About Associated Materials, LLC
Associated Materials was founded in 1947 when it first introduced residential aluminum siding under the Alside® name and is a leading, vertically integrated manufacturer and distributor of exterior residential building products in the United States and Canada. The Company produces a comprehensive offering of exterior building products, including vinyl windows, vinyl siding, vinyl railing and fencing, aluminum trim coil and aluminum and steel siding and related accessories, which are produced at the Company’s 11 manufacturing facilities. In addition, the Company sells complementary products that are manufactured by third parties, such as roofing materials, cladding materials, insulation, exterior doors, equipment and tools. The Company also provides installation services.

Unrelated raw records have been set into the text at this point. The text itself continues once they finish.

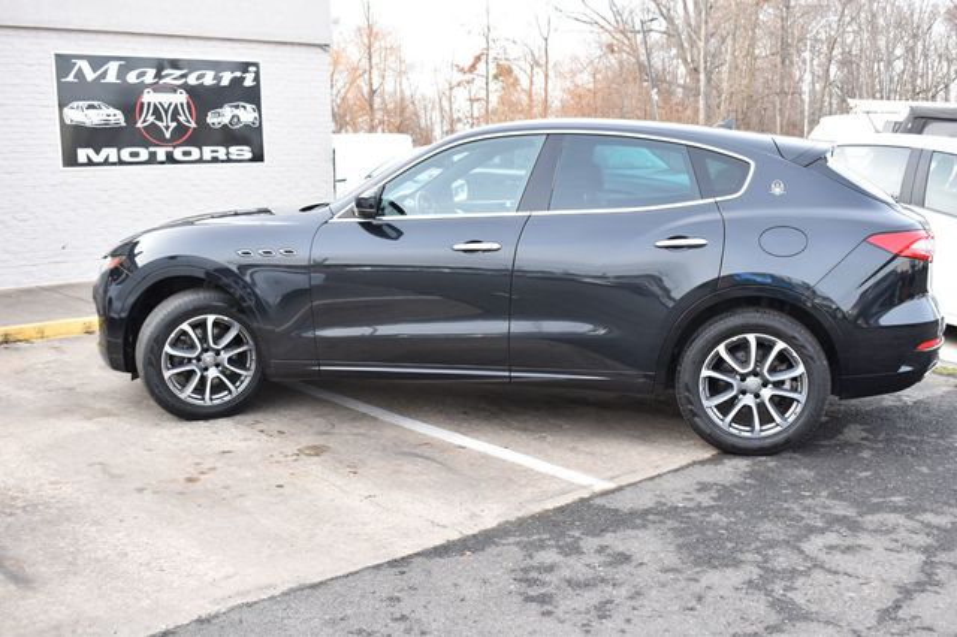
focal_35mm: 38
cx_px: 478
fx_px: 996
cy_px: 318
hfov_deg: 51.3
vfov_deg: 35.5
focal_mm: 25
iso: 400
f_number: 5.6
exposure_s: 1/125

“Safe Harbor” Statement Under the Private Securities Litigation Reform Act of 1995
This press release contains forward-looking statements within the meaning of Section 27A of the Securities Act and Section 21E of the Securities Exchange Act of 1934, as amended. These forward-looking statements include, but are not limited to, statements related to the Company's outlook for the future, as well as other statements of beliefs, future plans and strategies or anticipated events, and similar expressions concerning matters that are not historical facts. These forward-looking statements involve known and unknown risks, uncertainties and other factors discussed in the Company’s filings with the Securities and Exchange Commission (the “SEC”). Any forward-looking statements speak only as of the date of this press release and, except to the extent required by applicable securities laws, the Company expressly disclaims any obligation to update or revise any of them to reflect actual results, any changes in expectations or any change in events. If the Company does update one or more forward-looking statements, no inference should be drawn that it will make additional updates with respect to those or other forward-looking statements. For additional information concerning risks, uncertainties and other factors that may cause actual results to differ from those anticipated in the forward-looking statements, and risks to the Company’s business in general, please refer to the section entitled “Risk Factors” in the Company’s Annual Report on Form 10-K for the fiscal year ended January 2, 2016, as such factors may be updated from time to time in its periodic filings with the SEC.